Лишь тогда он судорожно вздохнул и расправил плечи, словно принимал ношу, которой — он знал — ему не избежать. Сильные пальцы взяли Рэйчел за подбородок, и ей пришлось поднять голову. Было невозможно ускользнуть от темных, непроницаемых глубин его глаз.
— Начнем по порядку — нет, ты слушай меня! — настоял он, когда она бессильно попыталась отвернуться. — Я никогда не спал с Кэсси и не намерен этого делать, пока мы не поженимся.
Рэйчел оцепенела, смысл слов не сразу дошел до нее.
— Пока не… Но ты сказал!..
— Я сказал, что должен так поступить, да, но не из-за того, о чем ты подумала. Она не носит моего ребенка, если ты это имела в виду.
— Тогда почему?..
Он отвел глаза, избегая ее взгляда.
— Не спрашивай, Рэйчел. Ради Бога, оставь все как есть.
Но она уже не могла не спрашивать.
— А как же я? — неуверенно спросила она.
Его жесткое, решительное лицо внезапно смягчилось.
— Ты была и есть особенная и всегда будешь особенной.
— Настолько особенной, что через пару дней ты забыл меня и повернулся к другой!
— О Рэйчел, нет! Я не забыл тебя! Я не мог!
Почему она поверила ему сейчас? Почему она вдруг поверила словам, которым не верила раньше?
— А сейчас?
— Рэйчел…
Это был стон отчаяния, в котором — она слышала это — была готовность капитулировать.
Склонив голову на плечо Габриэля, Рэйчел подняла глаза. На этот раз он не пытался ускользнуть от ее взгляда и смотрел на нее с мрачной решимостью.
И она поняла, что не может отступить; что стоит на пороге чего-то важного, какой-то тайны, которая изменит ее жизнь — к плохому или к хорошему, но изменит навсегда.
— Что ты думаешь обо мне сейчас?
Габриэль сделал судорожный вдох.
— Габриэль, я должна знать! У тебя есть какие-то чувства?..
— Чувства! — Это был крик боли. — О Боже, Рэйчел, если бы ты только знала!
— Тогда расскажи мне! Ты хочешь меня?..
— Боже, помоги мне! Да, да!
Ей показалось, что этот хриплый стон вырвали у него раскаленными щипцами.
— Я не просто хочу тебя! Я обожаю тебя. Я люблю тебя больше жизни. Если бы я мог, женился бы на тебе сегодня же — только бы ты согласилась.
— Только бы я… — начала Рэйчел, но он зажал ей рот рукой.

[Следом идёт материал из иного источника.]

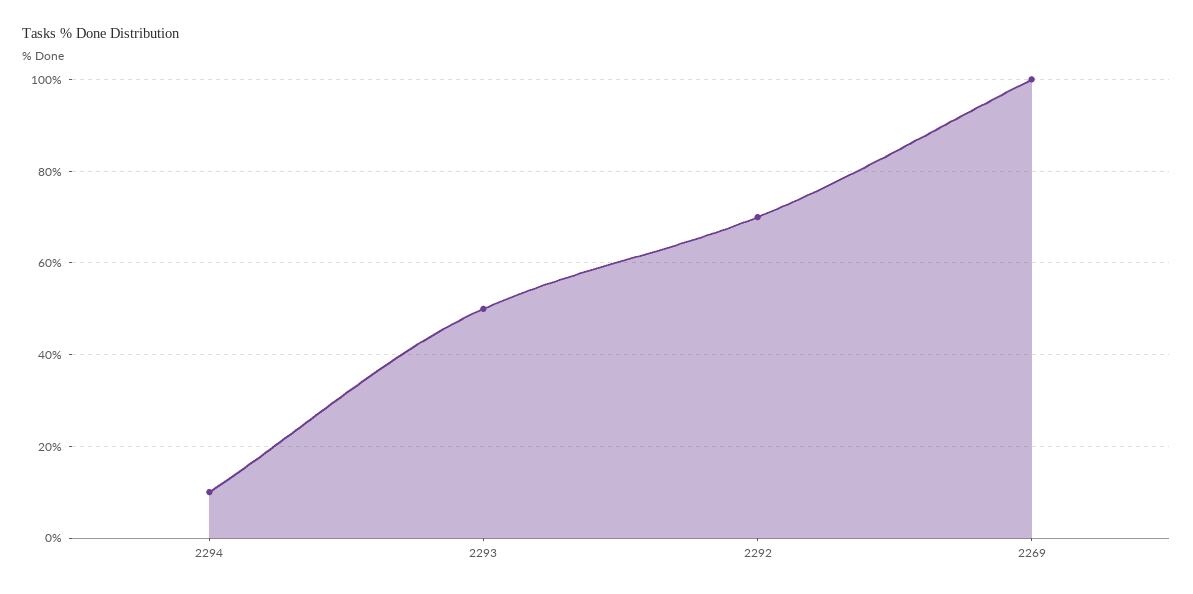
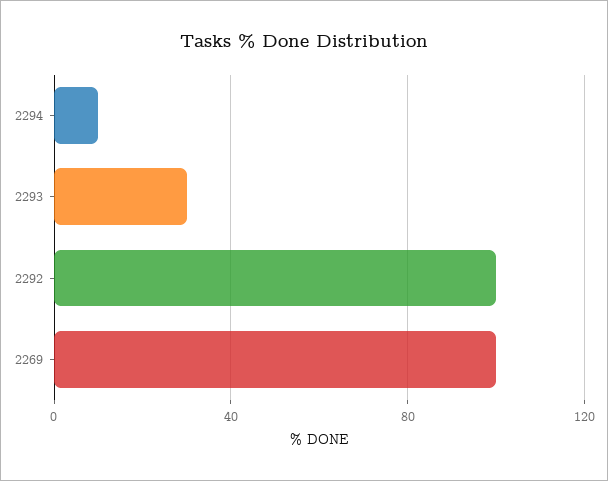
  {
    "2294": 10,
-   "2293": 50,
+   "2293": 30,
-   "2292": 70,
+   "2292": 100,
    "2269": 100
  }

— Я хотел бы прожить с тобой весь остаток моих дней, иметь от тебя детей, состариться рядом с тобой…
Как признание в любви это было почти совершенство. Но оставался на самом дне некий холодок, некая неопределенность и сомнение.
— Если бы я мог, — проговорил он.
Оттолкнув его руку, она внимательно посмотрела на него.
— Но почему же не можешь?
Пожалуй, впервые за все время их знакомства Габриэль не осмеливался взглянуть ей в глаза.
— Потому что не могу. Не имею права. Мы не имеем права.
— Не можем? Не имеем права?
Рэйчел не могла поверить собственным ушам.
— Но, Габриэль… это какой-то бред! Я люблю тебя. Ты любишь меня. Я люблю тебя, — повторила она, когда его голова непроизвольно дернулась. — Что или кто в мире может запретить нам быть вместе?
Он не ответил на ее вопрос; он задал свой — тихий, безжизненный, бесстрастный:
— Чего ты хочешь от меня, Рэйчел?
— Чего хочу? Тебе не понятно? Произнести по буквам? Я хочу вернуться на пять с половиной лет назад. Я хочу, чтобы ты забыл, что я молода и наивна! Я хочу начать сначала…
Рэйчел была на грани отчаяния — она должна, обязана пробиться к нему, вывести из этого жуткого состояния, который сковал его тело, замутил его глаза!
Она придвинулась ближе, обхватила Габриэля руками, прижалась к нему всем телом.
— Габриэль, я хочу, чтобы ты целовал меня, хочу задохнуться от твоих поцелуев. А потом, чтобы любил меня — страстно, безумно, до пресыщения, до бесчувствия, пока не потеряем способность думать, пока не забудем все тяжелое, что было между нами.